Demas hat mich aus Liebe zu dieser Welt verlassen und ist nach Thessalonich gegangen, Crescens ging nach Galatien, Titus nach Dalmatien. Lukas ist als Einziger bei mir. Nimm Markus und bring ihn mit; denn er ist für mich nützlich zum Dienst. (2Tim 4,10-11)

Über ein Wirken des Titus in Dalmatien ist uns aus anderen Quellen nichts bekannt. Interessant ist, dass Lukas hier als einziger verbliebener Gefährte des Paulus genannt wird. Es wäre wirklich sehr interessant zu erfahren, wie es damals gewesen ist, in welchen persönlichen Beziehungen die großen Heiligen der frühen Christenheit zueinander gestanden sind. Wie eng war Lukas als Verfasser der Apostelgeschichte mit Paulus verbunden? Wenn hier mit Markus und Lukas die beiden Evangelisten gemeint sind, wie gut kannten sie sich? Oder sind hier doch spätere Apostelschüler am Werk, die bestrebt sind, die großen Persönlichkeiten in eine Beziehung zueinander zu stellen, die sie nie gehabt haben?

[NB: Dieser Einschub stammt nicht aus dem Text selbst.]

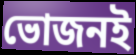
ভোজনই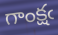
గాంక్షఁ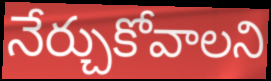
నేర్చుకోవాలనిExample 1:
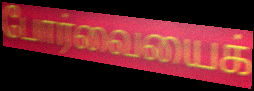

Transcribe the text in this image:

போர்வையைக்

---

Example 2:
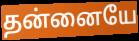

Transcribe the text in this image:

தன்னையே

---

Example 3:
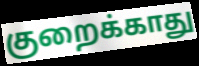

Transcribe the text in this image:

குறைக்காது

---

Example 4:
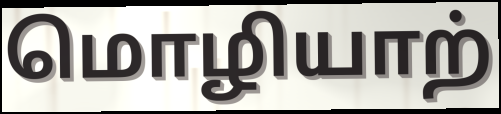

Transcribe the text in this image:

மொழியாற்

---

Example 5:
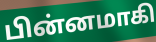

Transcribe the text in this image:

பின்னமாகிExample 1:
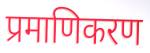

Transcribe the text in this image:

प्रमाणिकरण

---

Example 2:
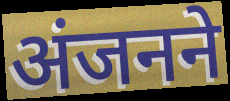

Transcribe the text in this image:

अंजनने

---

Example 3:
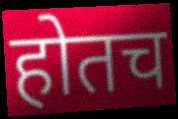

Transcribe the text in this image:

होतच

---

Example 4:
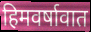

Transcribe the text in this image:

हिमवर्षावात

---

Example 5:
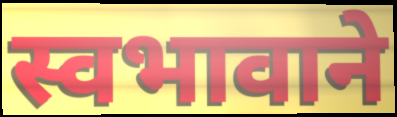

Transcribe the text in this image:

स्वभावानेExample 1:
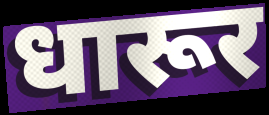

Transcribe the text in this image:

धारूर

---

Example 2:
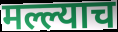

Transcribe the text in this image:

मल्ल्याच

Die Frühzeit des Christentums war sicher eine spannende Zeit, über die wir aber leider viel zu wenig wissen. Die Apostelgeschichte und die Paulusbriefe geben uns Einblicke, die aber in gewisser Weise auch geprägt sind von persönlichen Interessen und der Tendenz, die Frühzeit des Christentums zu idealisieren. Sicher sind solche Zeiten des Aufbruchs, in denen zunächst einmal alles neu ist, sehr interessant. Heute blicken wir auf fast 2000 Jahre Kirchengeschichte zurück und vieles in der Kirche erscheint uns altmodisch und verstaubt. Aber jede Epoche kann zu einer Zeit des Aufbruchs werden. Es lohnt sich, die Briefe des Neuen Testaments und die Apostelgeschichte nicht nur aus dem Blickwinkel frommer Überlieferung zu lesen, sondern auch einmal zu versuchen, zwischen den Zeilen die Brüche und Fehlschläge herauszulesen, die es auch damals gegeben hat und natürlich dann auch zu entdecken, welche Lösungen man schließlich gefunden hat. Titus, dessen Nichterwähnung in der Apostelgeschichte uns nach dem Grund dafür fragen lässt, kann uns ein Begleiter bei dieser Suche sein.